Механизм атаки: подкуп сотрудника критически важной ИТ-компании
Кибератака была осуществлена через компромиссию учетных данных сотрудника компании C&M — разработчика программных решений для взаимодействия финансовых учреждений с Центральным банком Бразилии. Инцидент произошел 30 июня 2025 года, когда хакеры успешно завербовали инсайдера.
Жоан Назарено Роке (João Nazareno Roque), сотрудник C&M, стал ключевым звеном в реализации преступной схемы. Злоумышленники установили с ним контакт в неформальной обстановке возле бара и убедили продать корпоративные учетные данные всего за 920 долларов США.
Координация атаки через современные сервисы
Особенно примечательным является использование преступниками платформы Notion для координации действий с инсайдером. Роке получал через этот сервис конкретные команды для выполнения в корпоративных системах C&M, за что получил дополнительно около 1850 долларов.
Несмотря на попытки скрыть свою преступную деятельность, включая регулярную смену мобильных телефонов каждые 15 дней, инсайдер был арестован 3 июля 2025 года в Сан-Паулу.
Воздействие на систему мгновенных платежей PIX
Атака серьезно затронула систему мгновенных платежей PIX, которой активно пользуется 76,4% населения Бразилии. Эта платежная система стала основным каналом для реализации мошеннических операций злоумышленников.
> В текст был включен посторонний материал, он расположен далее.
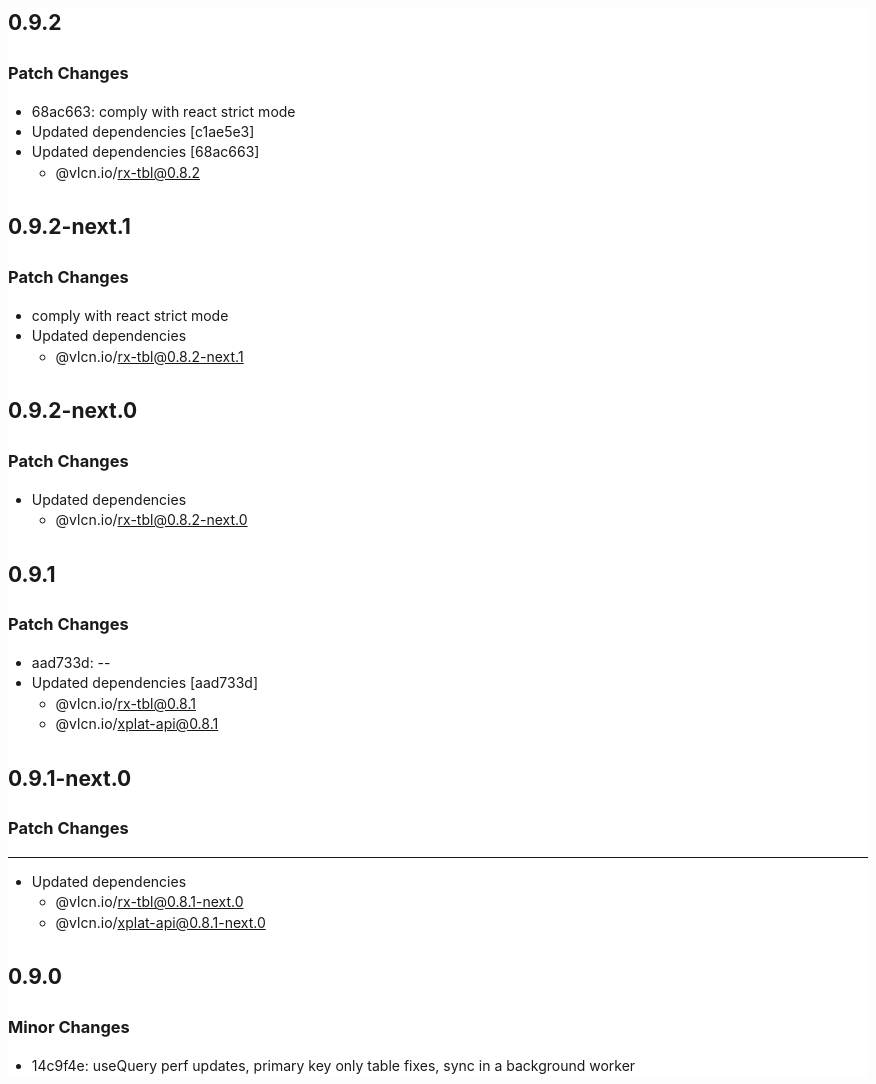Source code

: ## 0.9.2

### Patch Changes

- 68ac663: comply with react strict mode
- Updated dependencies [c1ae5e3]
- Updated dependencies [68ac663]
  - @vlcn.io/rx-tbl@0.8.2

## 0.9.2-next.1

### Patch Changes

- comply with react strict mode
- Updated dependencies
  - @vlcn.io/rx-tbl@0.8.2-next.1

## 0.9.2-next.0

### Patch Changes

- Updated dependencies
  - @vlcn.io/rx-tbl@0.8.2-next.0

## 0.9.1

### Patch Changes

- aad733d: --
- Updated dependencies [aad733d]
  - @vlcn.io/rx-tbl@0.8.1
  - @vlcn.io/xplat-api@0.8.1

## 0.9.1-next.0

### Patch Changes

---

- Updated dependencies
  - @vlcn.io/rx-tbl@0.8.1-next.0
  - @vlcn.io/xplat-api@0.8.1-next.0

## 0.9.0

### Minor Changes

- 14c9f4e: useQuery perf updates, primary key only table fixes, sync in a background worker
Масштаб ущерба впечатляет: только одно из пострадавших финансовых учреждений, сотрудничавшее с C&M, понесло убытки в размере 100 миллионов долларов США.
Отмывание средств через криптовалютные биржи
Согласно данным блокчейн-аналитика ZachXBT, преступники уже успели конвертировать 30-40 миллионов долларов украденных средств в криптовалюты, включая Bitcoin, Ethereum и USDT. Для легализации денежных средств использовались различные биржи и анонимные внебиржевые площадки Латинской Америки.
Официальная позиция компании C&M
Представители компании C&M подчеркивают, что их системы безопасности остаются надежными, а атака была осуществлена исключительно методами социальной инженерии. Компания утверждает, что уязвимости в системе безопасности не были использованы, а инцидент стал результатом человеческого фактора.
Руководство C&M также отмечает, что внутренние системы защиты сыграли решающую роль в выявлении источника несанкционированного доступа и способствовали расследованию инцидента.
Текущее состояние расследования
Бразильская полиция ведет три параллельных расследования, связанных с этой масштабной кибератакой. Однако детальная информация о других участниках преступной группы пока не разглашается правоохранительными органами.
Данный инцидент наглядно демонстрирует критическую важность защиты от инсайдерских угроз в финансовом секторе. Организациям необходимо внедрять комплексные системы мониторинга действий сотрудников, особенно имеющих доступ к критически важным системам. Регулярное проведение тренингов по кибербезопасности и создание культуры информационной безопасности остаются ключевыми элементами защиты от подобных атак.